A concrete example: ulogd2 ^

A real life example for me is ulogd2. ulogd2 allows your firewall rules to log things in a variety of ways, in incredible detail.

Most of the ways people configure it involve just logging to the local filesystem, so it doesn’t actually require the network to be configured first.

The default systemd configuration in Debian buster for the ulogd2 service looks like this:

$ sudo systemctl cat ulogd2.service
[Unit]
Description=Netfilter Userspace Logging Daemon
Documentation=man:ulogd(8)
 
[Service]
Type=forking
PIDFile=/run/ulog/ulogd.pid
ExecStart=/usr/sbin/ulogd --daemon --uid ulog --pidfile /run/ulog/ulogd.pid
 
[Install]
Alias=ulogd.service
WantedBy=multi-user.target

As you can see there’s nothing in there that says to wait for a network.

I use a database plugin for ulogd2 that makes it log to a (remote) database. As a consequence as soon as it starts up it tries to establish a database connection, immediately fails as there is no route to any remote host, retries a few times and then bails out.

Most of the time it exhausts its retries before the network is up, so the result is that the service is in a failed state. Simply manually starting the service (or having config management do it) resolves that, but that’s a mess.

Ideally I don’t want systemd to start ulogd2 until there is a network.
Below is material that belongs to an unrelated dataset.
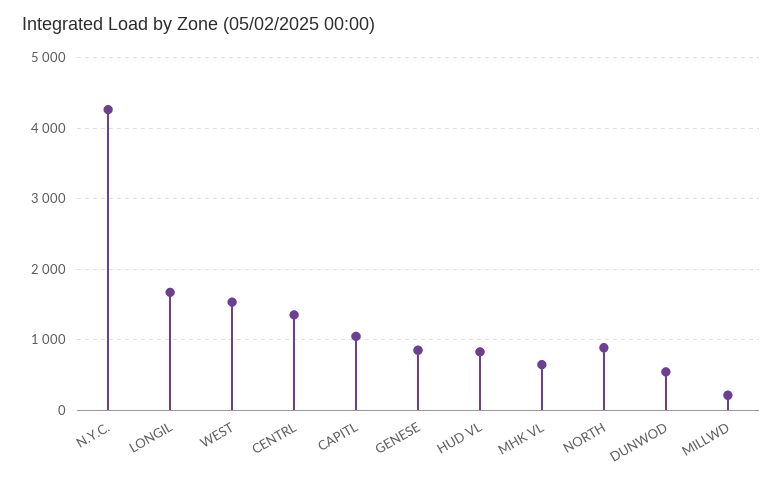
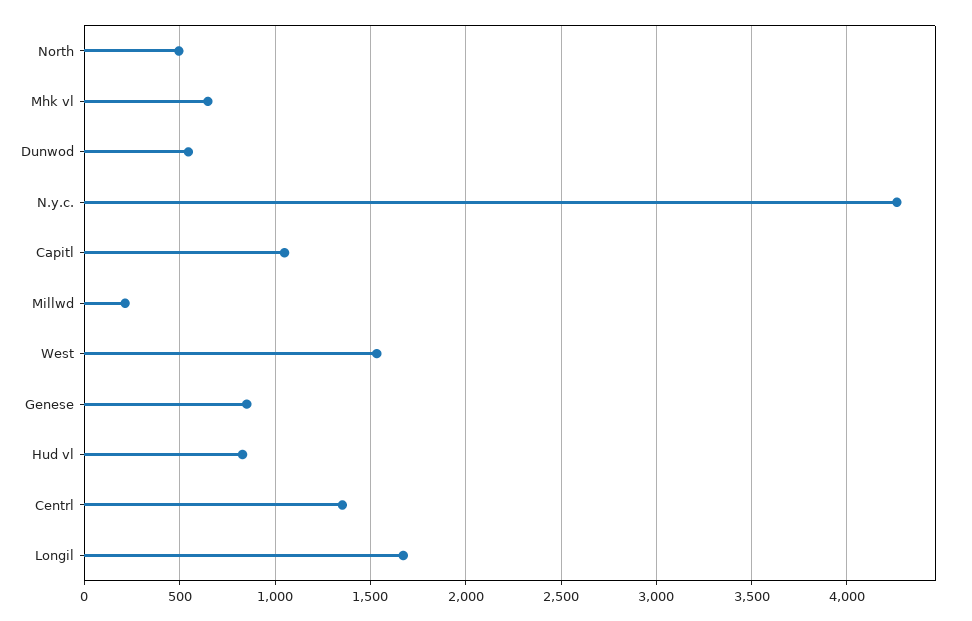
NORTH: 900 -> 500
Wants=network-online.target” mate. Job done. No! ^

If like me you know just enough about systemd to be dangerous, you figure that what you want to do is add something like this to the [Unit] section of the service unit file:

[Unit]
…
Wants=network.target network-online.target
After=network.target network-online.target

This is only part of the correct solution. If you do only this then you’ll probably find that nothing actually changes.

About network-online.target ^

The thing about the network-online target is that it doesn’t exist unless you’re using a “modern” method of bringing up your networking, like NetworkManager or systemd-networkd.

If you’re not doing that then systemd works out that the network-online target can never be reached and ignores it as a Want.

I’m using ifupdown on servers as it still does everything I need it to. To make ifupdown support the network-online target on Debian, you should enable the ifupdown-wait-online service:

$ sudo systemctl enable ifupdown-wait-online.service

This will inject the network-online “target reached” state when every interface that is marked as “auto” in /etc/network/interfaces is up.

Editing a service file ^

The temptation now may be to edit the ulogd2 service file that’s under /lib/systemd/system/ to contain the Want/After bits.

That will work but it isn’t the correct way because if there is a package update then your changes will be overwritten.

A better way is to place a new service file into /etc/systemd/system/. That will entirely override the distributed copy. The obvious downside there is that if there’s an improvement to the packaged service file then you’ll never use it, as you’ve entirely overridden it with your own file.

Overrides to the rescue ^

The best way is to use an override file, and the easiest way to do that is with systemctl edit:

$ sudo systemctl edit ulogd2
[your favourite editor starts]
[Unit]
Wants=network.target network-online.target
After=network.target network-online.target

Check your changes took effect:

$ sudo systemctl cat ulogd2.service
# /lib/systemd/system/ulogd2.service
[Unit]
Description=Netfilter Userspace Logging Daemon
Documentation=man:ulogd(8)
 
[Service]
Type=forking
PIDFile=/run/ulog/ulogd.pid
ExecStart=/usr/sbin/ulogd --daemon --uid ulog --pidfile /run/ulog/ulogd.pid
 
[Install]
Alias=ulogd.service
WantedBy=multi-user.target
 
# /etc/systemd/system/ulogd2.service.d/override.conf
[Unit]
Wants=network.target network-online.target
After=network.target network-online.target

Note that this shows you where the files actually are. That makes it easy to distribute this through config management.